Required action:
Set down the first line below and each line after it, ending with the one that holds "right wrist: (467, 340)". Pictures do not belong in the copy.
------------------------------
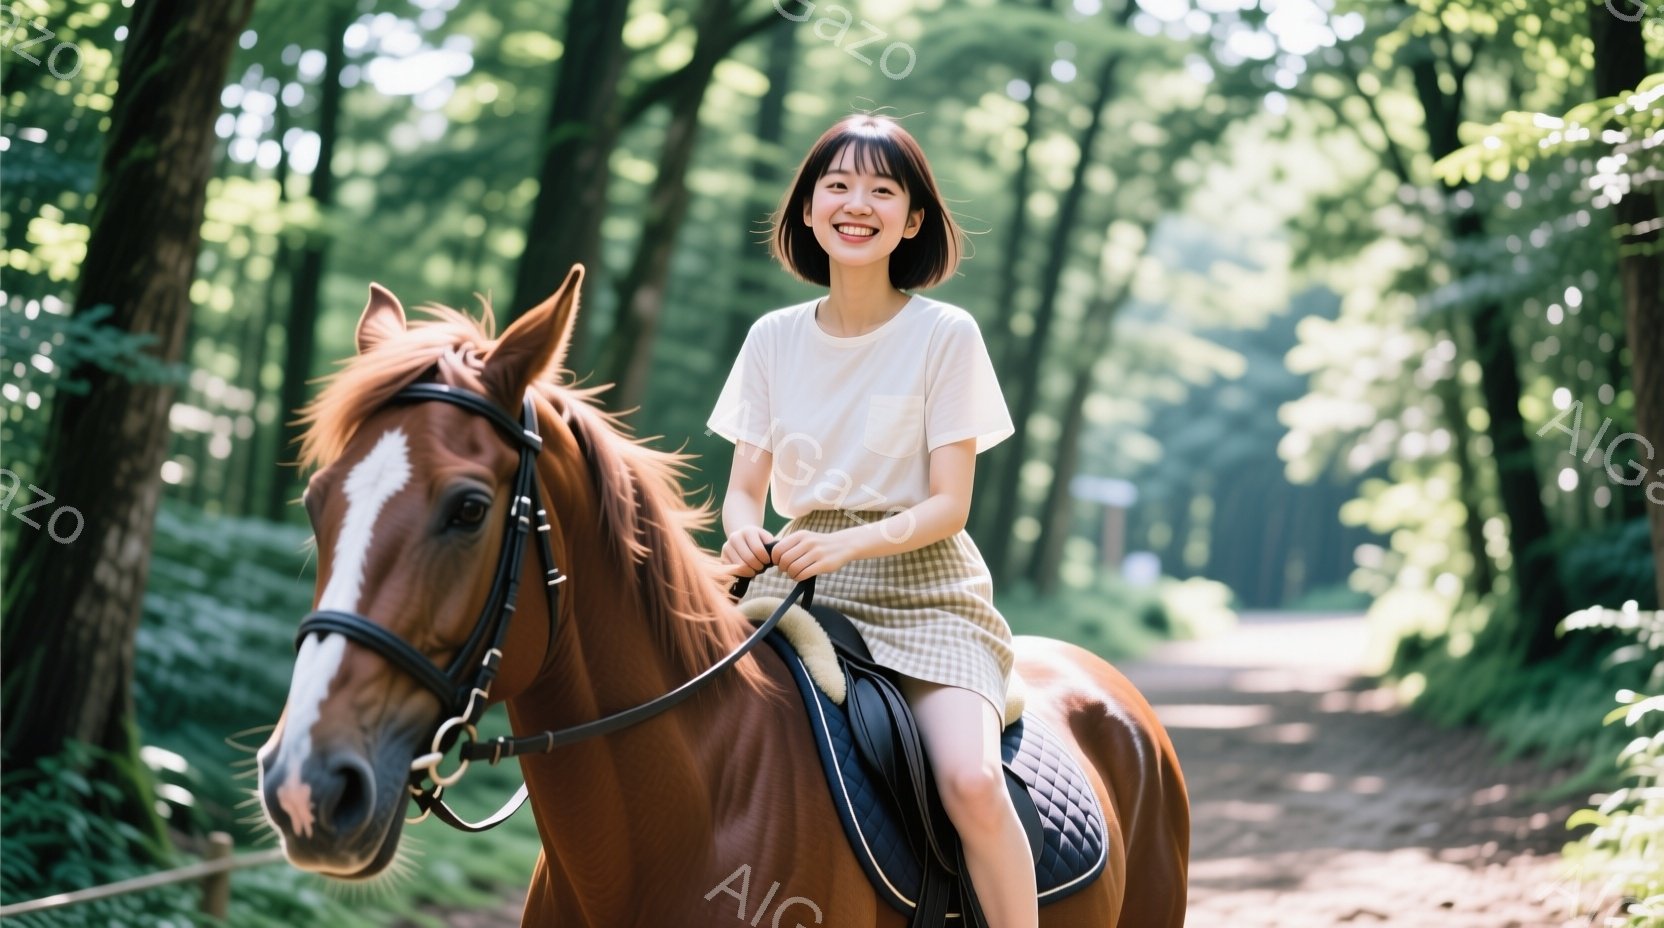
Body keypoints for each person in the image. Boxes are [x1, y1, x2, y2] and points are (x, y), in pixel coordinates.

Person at [707, 114, 1035, 927]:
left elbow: (949, 504)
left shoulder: (945, 335)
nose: (858, 204)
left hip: (924, 589)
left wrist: (847, 543)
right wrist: (744, 531)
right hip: (795, 581)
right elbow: (744, 489)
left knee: (971, 782)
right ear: (808, 208)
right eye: (838, 185)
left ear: (913, 220)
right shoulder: (772, 338)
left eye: (883, 191)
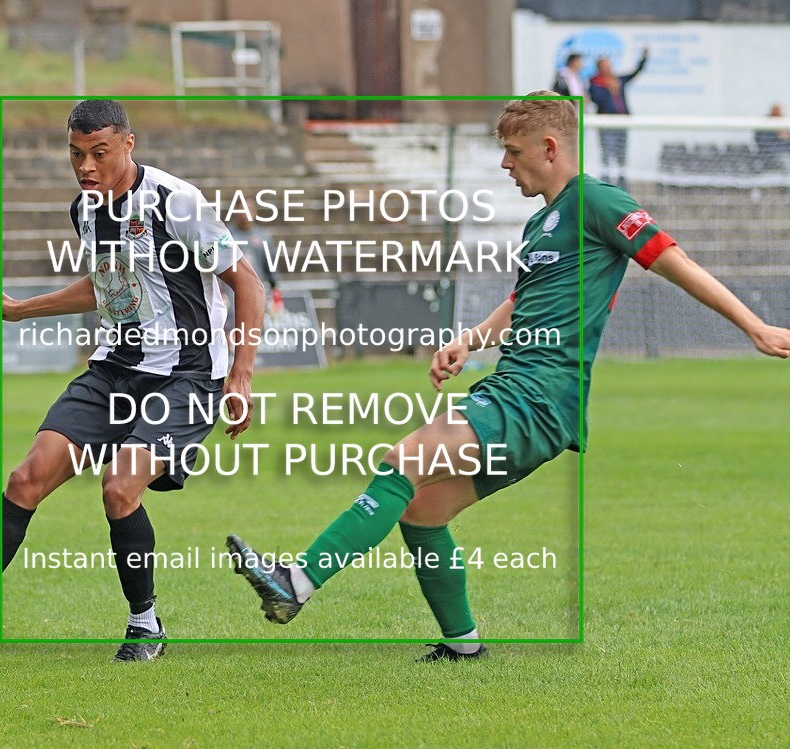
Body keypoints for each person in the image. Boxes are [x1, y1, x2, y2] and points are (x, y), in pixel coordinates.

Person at [227, 92, 790, 662]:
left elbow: (674, 259)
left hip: (540, 396)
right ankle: (463, 644)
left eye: (513, 151)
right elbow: (523, 301)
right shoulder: (542, 222)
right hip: (518, 391)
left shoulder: (596, 200)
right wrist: (467, 340)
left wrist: (753, 326)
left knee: (403, 463)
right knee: (423, 510)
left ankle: (295, 583)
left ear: (549, 148)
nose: (505, 164)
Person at [0, 100, 265, 662]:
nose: (86, 167)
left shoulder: (175, 201)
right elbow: (107, 287)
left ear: (128, 144)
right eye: (76, 154)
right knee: (25, 479)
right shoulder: (86, 210)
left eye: (98, 153)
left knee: (119, 488)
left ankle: (145, 624)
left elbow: (247, 284)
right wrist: (22, 311)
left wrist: (239, 376)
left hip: (188, 376)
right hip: (115, 368)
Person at [589, 48, 649, 191]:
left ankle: (622, 186)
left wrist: (644, 58)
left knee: (621, 156)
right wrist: (609, 90)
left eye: (609, 65)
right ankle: (606, 186)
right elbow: (596, 99)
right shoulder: (596, 83)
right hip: (607, 124)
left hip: (622, 123)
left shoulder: (618, 80)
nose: (608, 68)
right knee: (607, 155)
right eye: (605, 65)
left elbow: (635, 72)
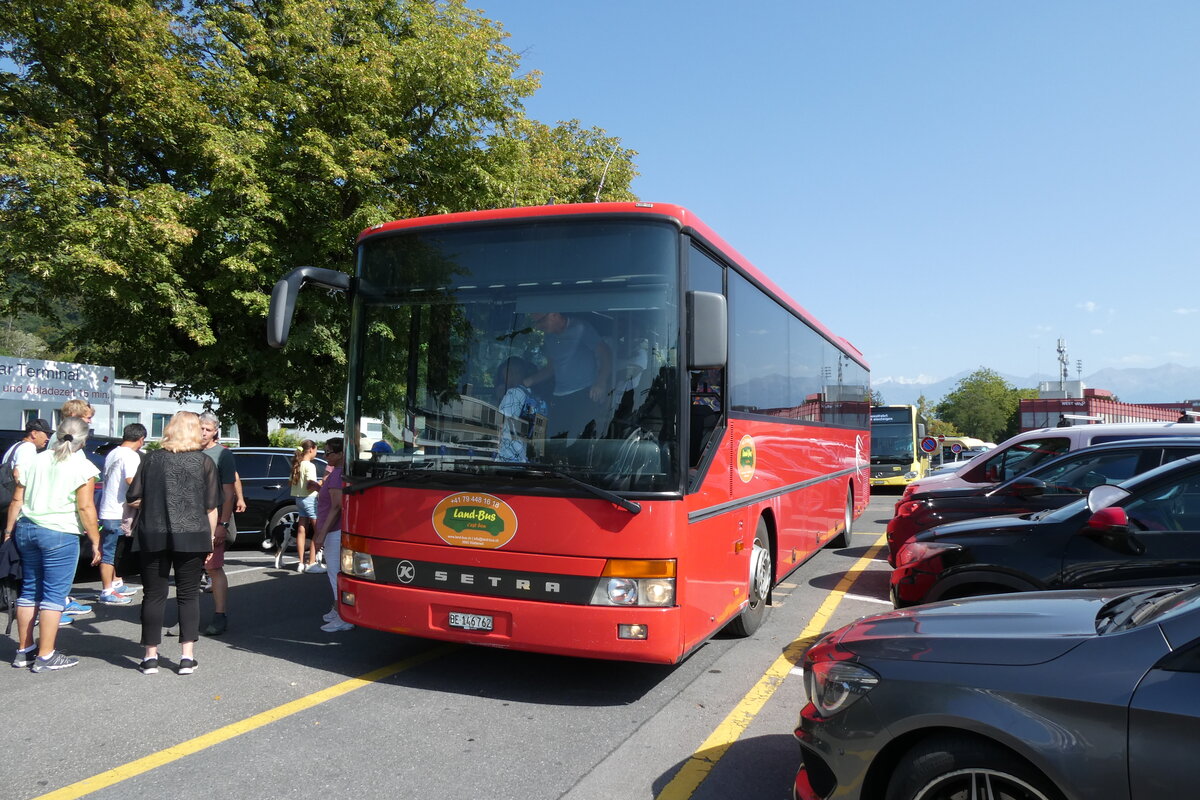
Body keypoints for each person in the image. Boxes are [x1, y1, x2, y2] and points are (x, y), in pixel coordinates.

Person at [5, 417, 102, 672]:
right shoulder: (83, 467)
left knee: (29, 590)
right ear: (84, 440)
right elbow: (85, 507)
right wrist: (95, 540)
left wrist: (8, 531)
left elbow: (17, 499)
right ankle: (46, 655)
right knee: (54, 594)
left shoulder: (35, 460)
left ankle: (24, 650)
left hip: (27, 528)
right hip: (60, 531)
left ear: (58, 435)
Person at [127, 411, 220, 674]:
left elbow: (133, 497)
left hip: (153, 532)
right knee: (188, 594)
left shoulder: (151, 459)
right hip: (192, 534)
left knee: (153, 594)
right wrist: (210, 538)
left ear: (170, 429)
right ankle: (186, 657)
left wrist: (155, 501)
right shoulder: (204, 462)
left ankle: (150, 657)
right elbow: (211, 507)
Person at [525, 312, 612, 441]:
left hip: (585, 395)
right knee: (553, 440)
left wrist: (601, 382)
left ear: (554, 315)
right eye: (535, 323)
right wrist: (527, 382)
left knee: (579, 441)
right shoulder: (549, 338)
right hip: (559, 397)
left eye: (541, 321)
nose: (537, 327)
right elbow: (551, 369)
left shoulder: (581, 327)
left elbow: (605, 353)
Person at [198, 412, 242, 636]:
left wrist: (223, 524)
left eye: (208, 429)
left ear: (215, 431)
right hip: (190, 519)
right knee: (189, 570)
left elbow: (228, 491)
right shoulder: (189, 450)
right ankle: (187, 616)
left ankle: (219, 615)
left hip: (213, 518)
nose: (203, 433)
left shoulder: (223, 454)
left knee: (213, 568)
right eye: (201, 428)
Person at [97, 423, 147, 604]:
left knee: (116, 550)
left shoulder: (114, 452)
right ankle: (107, 591)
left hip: (108, 508)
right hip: (117, 511)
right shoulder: (130, 455)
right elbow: (131, 480)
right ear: (141, 439)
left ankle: (116, 583)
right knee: (110, 552)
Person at [312, 437, 352, 632]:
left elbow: (336, 507)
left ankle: (344, 617)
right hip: (333, 531)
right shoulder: (337, 473)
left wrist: (321, 534)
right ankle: (338, 611)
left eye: (328, 452)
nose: (325, 455)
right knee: (335, 573)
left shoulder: (337, 474)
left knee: (335, 574)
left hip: (333, 532)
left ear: (340, 454)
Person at [493, 357, 545, 463]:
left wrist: (500, 399)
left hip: (508, 463)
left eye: (505, 377)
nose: (506, 382)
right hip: (529, 462)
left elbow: (497, 428)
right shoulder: (539, 401)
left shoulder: (512, 394)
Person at [289, 440, 321, 573]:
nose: (316, 452)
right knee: (318, 530)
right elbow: (310, 485)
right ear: (311, 449)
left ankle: (301, 562)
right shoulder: (310, 466)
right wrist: (321, 484)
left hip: (298, 499)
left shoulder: (297, 464)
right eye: (316, 450)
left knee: (302, 530)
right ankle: (312, 562)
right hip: (310, 499)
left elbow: (291, 482)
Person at [2, 418, 52, 485]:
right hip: (13, 490)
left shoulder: (16, 446)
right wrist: (22, 489)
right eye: (47, 434)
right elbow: (18, 474)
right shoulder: (28, 447)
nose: (48, 438)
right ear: (34, 433)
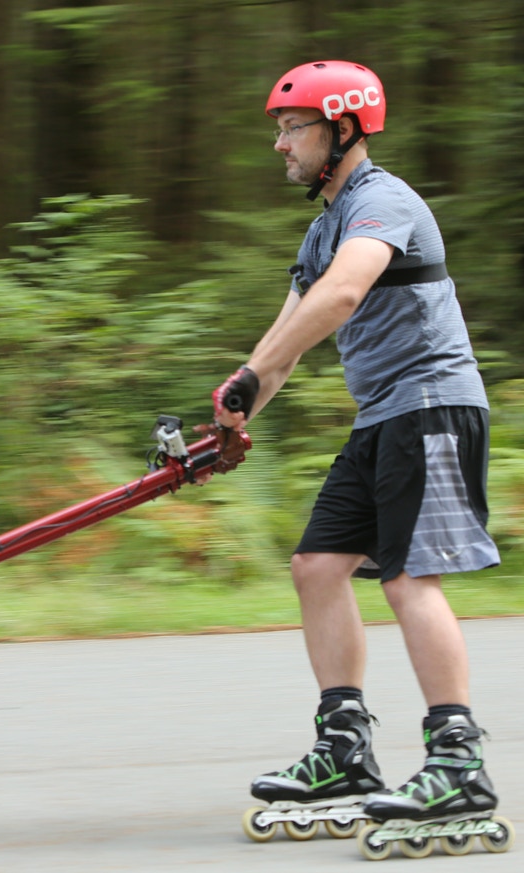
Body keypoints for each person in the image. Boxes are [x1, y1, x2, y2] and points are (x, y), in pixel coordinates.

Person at [213, 60, 500, 827]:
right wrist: (234, 411)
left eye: (292, 128)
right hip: (383, 416)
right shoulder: (322, 228)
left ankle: (458, 763)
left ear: (342, 129)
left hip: (432, 407)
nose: (280, 144)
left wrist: (252, 373)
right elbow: (286, 340)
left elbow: (341, 297)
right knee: (316, 566)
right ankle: (344, 748)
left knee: (407, 579)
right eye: (279, 129)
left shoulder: (383, 202)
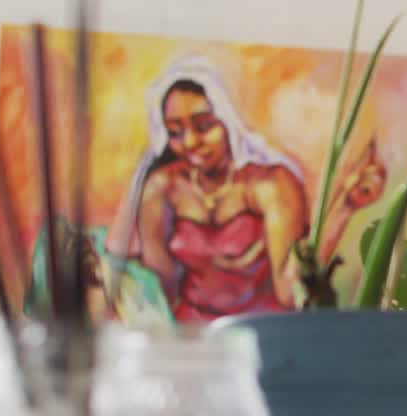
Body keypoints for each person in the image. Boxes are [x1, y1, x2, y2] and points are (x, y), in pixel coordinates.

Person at [105, 55, 384, 324]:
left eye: (204, 126)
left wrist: (344, 207)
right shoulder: (161, 188)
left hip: (262, 332)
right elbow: (161, 287)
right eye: (175, 131)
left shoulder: (270, 185)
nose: (190, 142)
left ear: (229, 120)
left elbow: (290, 292)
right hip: (192, 335)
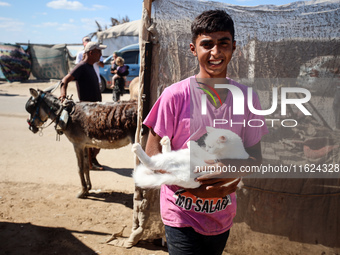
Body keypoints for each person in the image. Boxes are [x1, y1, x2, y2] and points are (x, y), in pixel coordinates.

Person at [142, 10, 268, 254]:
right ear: (193, 49)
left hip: (222, 215)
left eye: (224, 43)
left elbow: (256, 158)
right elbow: (152, 156)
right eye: (207, 44)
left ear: (234, 47)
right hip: (180, 213)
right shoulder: (174, 96)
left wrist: (229, 169)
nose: (216, 53)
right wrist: (193, 185)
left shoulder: (248, 98)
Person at [59, 41, 107, 171]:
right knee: (94, 139)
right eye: (99, 52)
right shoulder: (81, 66)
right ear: (91, 53)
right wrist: (63, 95)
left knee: (99, 139)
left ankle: (91, 160)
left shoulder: (91, 66)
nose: (101, 55)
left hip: (96, 108)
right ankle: (90, 161)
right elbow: (65, 80)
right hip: (88, 111)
------------------------------
Exercise solution:
Body keypoints for each person in the image. Boxes are [x1, y1, x2, y2] and points are (x, y), in pixel coordinates.

Person at [707, 114, 1035, 927]:
left elbow: (949, 504)
left shoulder: (945, 335)
nose: (858, 204)
left hip: (924, 589)
left wrist: (847, 543)
right wrist: (744, 531)
right hip: (795, 581)
right elbow: (744, 489)
left knee: (971, 782)
right ear: (808, 208)
right eye: (838, 185)
left ear: (913, 220)
right shoulder: (772, 338)
left eye: (883, 191)
Body keypoints for each person in the image. Boxes are [x1, y1, x2, y2] and points are (x, y), in pixel coordinates.

Person at [227, 92, 790, 662]:
left elbow: (674, 259)
left hip: (540, 396)
right ankle: (463, 644)
left eye: (513, 151)
right elbow: (523, 301)
right shoulder: (542, 222)
right hip: (518, 391)
left shoulder: (596, 200)
right wrist: (467, 340)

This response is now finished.